His injuries are the result of a misstep in the dark. Sergeant
Santiago, a chemical and biological weapons expert, was patrolling a
berm on the Iraq-Kuwait border when a firefight between American and
Iraqi troops broke out in the distance. He was watching through his
binoculars when a comrade called out his name. Pivoting in the
blackness, he misjudged the edge of the wall and plummeted head first
into the sand below.
After regaining consciousness, he hauled himself up, ignoring calls to
await a medic and shouting, he recalled, “I’m fine! I guess
I have two left feet!”
Sergeant Santiago would gradually lose the attributes that made him a
prized member of his team, which was searching for unconventional
weapons. He could hide the pain and numbness in his limbs, but his
fellow soldiers noticed that he was repeating himself and forgetting
orders. It was during an ambush in Karbala, when Sergeant
Santiago’s leaden legs would not let him flee his vehicle, that
he had to admit there was something wrong.
He flew back to the United States, and a series of tests revealed
jangled vertebrae, swelling in his brain and tears in the lining of his
hip joint. He underwent emergency surgery — cutting out a section
of his skull to relieve the pressure on his brain — but by then,
the damage had been done.
He easily snapped into fits of rage, he urinated uncontrollably and he
became obsessed with cleanliness. Sometimes he forgot he had taken his
medication moments earlier and would take a second dose. He spent days
in pain, curled up in a fetal position. Any noise worsened his agony,
so he avoided his family.
“I became pretty intolerable,” he said. His wife, Stacy,
said she flirted with divorce, but since last year, when he had a
device implanted in his brain to help neutralize the pain, Sergeant
Santiago has become more even keeled.
“I feel like I married two different men,” said Ms.
Santiago, 37, taking a break from her baking duties at the cookie
store. “Joe before the war and Joe after the war.”
Sergeant Santiago, who spent much of his enlisted life based at Fort
Drum in Watertown, N.Y., and — in addition to Iraq — served
in Afghanistan, Bosnia and Germany, said that he would prefer to stay
in the Army, but he has been told by officials that that will not be
possible.
“He can’t do anything,” Ms. Santiago said. “He
can’t mow the lawn, shovel snow or lift anything over 10
pounds.”
Facing life in the civilian world, he decided that starting his own
business with his wife might be the only way to support his family. But
then he encountered another round of problems. He spent his
family’s savings to buy the Nestle franchise and applied for a
business loan to pay for construction of the store. More than a year
later, with renovations on the store under way, his loan application
was rejected, he said, because bank officers were worried that his
disability made him a credit risk.
The Santiagos found the Veterans Corporation, a nonprofit group that
helps veterans start businesses. James Mingey, an advocate and disabled
Vietnam War veteran, took up his case and convinced the bank that
denying the loan would be create more trouble than it was worth.

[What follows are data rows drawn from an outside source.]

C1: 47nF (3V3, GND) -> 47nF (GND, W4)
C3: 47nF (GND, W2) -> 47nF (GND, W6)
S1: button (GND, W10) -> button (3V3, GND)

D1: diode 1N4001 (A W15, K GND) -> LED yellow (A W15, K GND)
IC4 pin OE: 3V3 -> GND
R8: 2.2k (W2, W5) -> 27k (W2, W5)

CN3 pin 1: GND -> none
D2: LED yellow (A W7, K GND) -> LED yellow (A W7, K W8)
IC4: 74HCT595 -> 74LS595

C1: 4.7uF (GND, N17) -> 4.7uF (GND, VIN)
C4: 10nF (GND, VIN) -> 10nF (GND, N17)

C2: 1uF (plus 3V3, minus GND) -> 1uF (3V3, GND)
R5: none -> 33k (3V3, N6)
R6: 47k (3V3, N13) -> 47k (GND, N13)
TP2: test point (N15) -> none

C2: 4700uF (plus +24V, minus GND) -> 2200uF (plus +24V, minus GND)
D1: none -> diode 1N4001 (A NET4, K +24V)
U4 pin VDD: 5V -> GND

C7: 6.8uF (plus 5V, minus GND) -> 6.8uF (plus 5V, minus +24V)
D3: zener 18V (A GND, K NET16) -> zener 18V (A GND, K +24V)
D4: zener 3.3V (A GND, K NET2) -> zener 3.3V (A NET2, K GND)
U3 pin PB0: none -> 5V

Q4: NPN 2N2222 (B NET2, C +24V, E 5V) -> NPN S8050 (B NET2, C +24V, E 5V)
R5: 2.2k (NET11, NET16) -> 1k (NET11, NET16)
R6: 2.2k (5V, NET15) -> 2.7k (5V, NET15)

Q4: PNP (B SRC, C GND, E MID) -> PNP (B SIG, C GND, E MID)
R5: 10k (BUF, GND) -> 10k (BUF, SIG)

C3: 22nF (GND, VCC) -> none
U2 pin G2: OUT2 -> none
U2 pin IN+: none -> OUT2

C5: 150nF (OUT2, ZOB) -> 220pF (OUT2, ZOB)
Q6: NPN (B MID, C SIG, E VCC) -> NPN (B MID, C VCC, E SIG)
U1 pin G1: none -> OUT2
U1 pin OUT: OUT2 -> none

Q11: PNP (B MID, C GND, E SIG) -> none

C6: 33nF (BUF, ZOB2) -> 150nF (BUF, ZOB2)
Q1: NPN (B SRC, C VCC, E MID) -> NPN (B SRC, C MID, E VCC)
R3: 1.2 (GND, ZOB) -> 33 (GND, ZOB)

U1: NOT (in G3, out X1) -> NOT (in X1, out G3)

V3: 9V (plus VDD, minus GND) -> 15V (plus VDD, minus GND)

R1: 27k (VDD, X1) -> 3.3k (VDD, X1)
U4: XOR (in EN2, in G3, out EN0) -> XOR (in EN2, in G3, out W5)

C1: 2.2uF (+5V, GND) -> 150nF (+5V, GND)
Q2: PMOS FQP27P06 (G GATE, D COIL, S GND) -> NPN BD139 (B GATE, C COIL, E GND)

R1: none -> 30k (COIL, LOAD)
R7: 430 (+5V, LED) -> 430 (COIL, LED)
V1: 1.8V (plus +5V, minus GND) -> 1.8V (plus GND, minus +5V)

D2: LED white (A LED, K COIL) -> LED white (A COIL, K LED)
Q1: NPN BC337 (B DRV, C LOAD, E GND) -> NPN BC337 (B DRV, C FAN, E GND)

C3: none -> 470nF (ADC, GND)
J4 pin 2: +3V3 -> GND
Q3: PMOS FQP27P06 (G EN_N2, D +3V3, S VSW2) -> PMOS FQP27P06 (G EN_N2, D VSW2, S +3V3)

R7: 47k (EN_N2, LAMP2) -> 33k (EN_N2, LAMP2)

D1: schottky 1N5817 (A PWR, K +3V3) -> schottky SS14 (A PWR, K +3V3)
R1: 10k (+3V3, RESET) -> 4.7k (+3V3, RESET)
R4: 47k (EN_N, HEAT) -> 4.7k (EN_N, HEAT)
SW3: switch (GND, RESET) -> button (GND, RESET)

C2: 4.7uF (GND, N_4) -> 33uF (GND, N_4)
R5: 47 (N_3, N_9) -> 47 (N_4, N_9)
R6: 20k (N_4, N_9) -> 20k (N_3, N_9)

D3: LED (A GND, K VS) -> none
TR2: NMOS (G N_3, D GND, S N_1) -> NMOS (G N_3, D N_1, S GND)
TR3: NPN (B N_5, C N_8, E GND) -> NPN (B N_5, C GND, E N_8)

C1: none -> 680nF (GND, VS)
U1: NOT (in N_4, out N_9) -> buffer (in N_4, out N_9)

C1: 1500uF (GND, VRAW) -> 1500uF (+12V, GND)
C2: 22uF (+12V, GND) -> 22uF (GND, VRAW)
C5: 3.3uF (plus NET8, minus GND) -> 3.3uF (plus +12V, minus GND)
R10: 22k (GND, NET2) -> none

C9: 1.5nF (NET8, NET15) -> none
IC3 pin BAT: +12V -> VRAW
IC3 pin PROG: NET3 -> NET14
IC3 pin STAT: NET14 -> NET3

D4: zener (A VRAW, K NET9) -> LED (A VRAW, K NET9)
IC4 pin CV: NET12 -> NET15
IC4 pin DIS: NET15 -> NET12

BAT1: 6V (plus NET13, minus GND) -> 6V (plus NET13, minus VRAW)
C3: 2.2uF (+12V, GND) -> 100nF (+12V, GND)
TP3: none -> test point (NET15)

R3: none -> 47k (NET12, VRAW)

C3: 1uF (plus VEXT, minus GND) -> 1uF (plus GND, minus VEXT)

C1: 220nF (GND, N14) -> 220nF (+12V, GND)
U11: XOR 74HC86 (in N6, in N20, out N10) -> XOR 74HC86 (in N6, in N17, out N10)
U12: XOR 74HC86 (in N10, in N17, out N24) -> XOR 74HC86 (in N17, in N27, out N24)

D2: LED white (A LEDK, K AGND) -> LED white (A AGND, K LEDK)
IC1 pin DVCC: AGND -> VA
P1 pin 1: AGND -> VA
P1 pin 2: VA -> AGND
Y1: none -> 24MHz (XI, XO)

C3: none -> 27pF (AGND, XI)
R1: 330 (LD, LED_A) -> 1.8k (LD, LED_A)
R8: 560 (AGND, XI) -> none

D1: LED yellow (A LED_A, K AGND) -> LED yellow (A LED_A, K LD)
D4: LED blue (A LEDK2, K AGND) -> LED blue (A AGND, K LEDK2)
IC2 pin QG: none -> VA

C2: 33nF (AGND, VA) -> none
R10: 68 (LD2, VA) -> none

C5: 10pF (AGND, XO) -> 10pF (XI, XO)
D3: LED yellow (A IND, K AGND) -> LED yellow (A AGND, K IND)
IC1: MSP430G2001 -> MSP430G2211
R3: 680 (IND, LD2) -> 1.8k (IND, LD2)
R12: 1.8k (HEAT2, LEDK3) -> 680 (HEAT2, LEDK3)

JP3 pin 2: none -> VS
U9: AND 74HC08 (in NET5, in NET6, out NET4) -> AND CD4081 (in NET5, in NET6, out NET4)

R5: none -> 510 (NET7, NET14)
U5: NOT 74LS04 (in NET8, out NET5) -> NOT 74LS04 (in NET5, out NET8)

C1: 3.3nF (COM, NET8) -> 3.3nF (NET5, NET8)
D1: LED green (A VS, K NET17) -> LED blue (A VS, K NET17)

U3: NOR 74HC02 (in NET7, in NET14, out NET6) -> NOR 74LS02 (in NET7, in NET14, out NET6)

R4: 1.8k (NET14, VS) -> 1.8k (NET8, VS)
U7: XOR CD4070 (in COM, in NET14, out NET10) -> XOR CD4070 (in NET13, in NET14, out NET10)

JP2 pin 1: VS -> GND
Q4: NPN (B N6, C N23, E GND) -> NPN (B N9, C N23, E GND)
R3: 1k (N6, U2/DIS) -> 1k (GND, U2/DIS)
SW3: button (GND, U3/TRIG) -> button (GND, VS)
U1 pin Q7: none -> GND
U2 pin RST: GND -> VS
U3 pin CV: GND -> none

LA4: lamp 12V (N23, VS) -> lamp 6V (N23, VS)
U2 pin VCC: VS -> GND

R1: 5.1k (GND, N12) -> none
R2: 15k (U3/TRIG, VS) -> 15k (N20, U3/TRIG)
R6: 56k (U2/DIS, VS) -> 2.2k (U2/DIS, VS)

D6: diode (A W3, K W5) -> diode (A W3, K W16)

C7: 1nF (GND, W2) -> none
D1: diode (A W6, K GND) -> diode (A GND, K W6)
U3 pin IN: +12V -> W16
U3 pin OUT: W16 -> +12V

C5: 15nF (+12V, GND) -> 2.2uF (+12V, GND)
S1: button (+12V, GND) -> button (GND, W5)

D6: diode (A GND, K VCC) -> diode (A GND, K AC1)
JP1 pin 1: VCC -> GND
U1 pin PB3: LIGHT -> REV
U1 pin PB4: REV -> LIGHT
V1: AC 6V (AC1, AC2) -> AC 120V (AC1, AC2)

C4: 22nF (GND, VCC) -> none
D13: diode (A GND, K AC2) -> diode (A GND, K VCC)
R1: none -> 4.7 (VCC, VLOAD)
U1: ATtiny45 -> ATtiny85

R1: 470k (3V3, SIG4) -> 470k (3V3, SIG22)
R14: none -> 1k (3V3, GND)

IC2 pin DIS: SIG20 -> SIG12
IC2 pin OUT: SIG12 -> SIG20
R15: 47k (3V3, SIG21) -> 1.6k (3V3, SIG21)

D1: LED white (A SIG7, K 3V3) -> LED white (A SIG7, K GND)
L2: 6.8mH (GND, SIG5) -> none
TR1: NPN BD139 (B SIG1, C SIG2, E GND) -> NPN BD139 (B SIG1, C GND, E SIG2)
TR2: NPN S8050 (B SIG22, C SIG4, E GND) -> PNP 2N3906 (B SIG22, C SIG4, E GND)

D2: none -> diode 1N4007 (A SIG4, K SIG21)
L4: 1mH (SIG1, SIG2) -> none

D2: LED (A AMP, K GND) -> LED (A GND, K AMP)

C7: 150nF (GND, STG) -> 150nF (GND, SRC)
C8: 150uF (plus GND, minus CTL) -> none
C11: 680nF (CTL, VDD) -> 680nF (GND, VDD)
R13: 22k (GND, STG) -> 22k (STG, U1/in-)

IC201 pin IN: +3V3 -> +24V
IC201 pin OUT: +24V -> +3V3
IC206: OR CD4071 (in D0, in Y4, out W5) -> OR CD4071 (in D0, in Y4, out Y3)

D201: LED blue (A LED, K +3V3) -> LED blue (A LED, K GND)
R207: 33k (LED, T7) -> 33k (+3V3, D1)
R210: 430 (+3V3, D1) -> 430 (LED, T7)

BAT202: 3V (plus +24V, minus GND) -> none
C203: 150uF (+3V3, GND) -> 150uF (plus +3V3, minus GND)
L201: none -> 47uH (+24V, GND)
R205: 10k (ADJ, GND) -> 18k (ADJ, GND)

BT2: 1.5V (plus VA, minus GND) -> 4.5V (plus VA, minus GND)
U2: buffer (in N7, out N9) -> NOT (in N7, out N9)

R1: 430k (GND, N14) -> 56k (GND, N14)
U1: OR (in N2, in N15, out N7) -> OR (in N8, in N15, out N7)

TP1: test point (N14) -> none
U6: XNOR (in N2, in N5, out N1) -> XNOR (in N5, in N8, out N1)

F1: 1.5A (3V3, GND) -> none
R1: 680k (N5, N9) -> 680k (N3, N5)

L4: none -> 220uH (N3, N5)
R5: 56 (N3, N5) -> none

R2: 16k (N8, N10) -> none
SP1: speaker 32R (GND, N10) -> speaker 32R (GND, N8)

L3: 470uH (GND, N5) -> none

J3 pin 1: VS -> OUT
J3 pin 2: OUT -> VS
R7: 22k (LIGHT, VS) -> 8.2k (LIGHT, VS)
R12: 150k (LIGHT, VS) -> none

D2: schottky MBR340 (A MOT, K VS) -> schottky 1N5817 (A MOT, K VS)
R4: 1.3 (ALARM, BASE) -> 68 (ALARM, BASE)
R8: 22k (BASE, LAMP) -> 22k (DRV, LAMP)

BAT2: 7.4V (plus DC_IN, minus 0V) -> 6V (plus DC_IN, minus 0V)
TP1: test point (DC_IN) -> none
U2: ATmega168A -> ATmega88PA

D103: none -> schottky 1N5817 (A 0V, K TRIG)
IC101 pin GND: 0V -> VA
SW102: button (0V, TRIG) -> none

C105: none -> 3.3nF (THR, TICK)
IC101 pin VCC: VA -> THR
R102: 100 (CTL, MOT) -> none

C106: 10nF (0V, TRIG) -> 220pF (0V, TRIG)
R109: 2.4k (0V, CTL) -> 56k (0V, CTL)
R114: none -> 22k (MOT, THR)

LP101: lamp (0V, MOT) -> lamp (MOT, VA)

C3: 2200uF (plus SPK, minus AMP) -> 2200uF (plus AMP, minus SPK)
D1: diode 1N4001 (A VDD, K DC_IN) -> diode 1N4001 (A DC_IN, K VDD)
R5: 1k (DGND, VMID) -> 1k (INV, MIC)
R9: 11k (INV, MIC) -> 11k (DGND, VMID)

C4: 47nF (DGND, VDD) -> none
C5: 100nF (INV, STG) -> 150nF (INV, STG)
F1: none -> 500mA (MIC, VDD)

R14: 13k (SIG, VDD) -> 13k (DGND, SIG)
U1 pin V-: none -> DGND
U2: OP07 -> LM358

The cafe’s christening two weeks ago was a bittersweet affair.
Men in military fatigues streamed in to show their support while
Sergeant Santiago talked about the impending round of surgeries he
faced and his hope of somehow staying in the military.
As he spoke, his leg bounced like a piston and his face was contorted,
a response, his wife explained, to the mounting pain. “By 7
o’clock,” she said. “I’ll have to take him
home, and he’ll be curled up in a ball.”
When he went outside to smoke a cigarette — he burns through a
pack a day — Ms. Santiago sat down for a break. The business is
officially his, she said, but she does the work since her husband
spends most of his days going to physical therapy sessions or
doctor’s appointments.
“Sometimes I want to kill him, but we’ve all learned to
have patience,” she said wearily. “The only good thing is
that we fight, and 10 minutes later he forgets it ever happened.”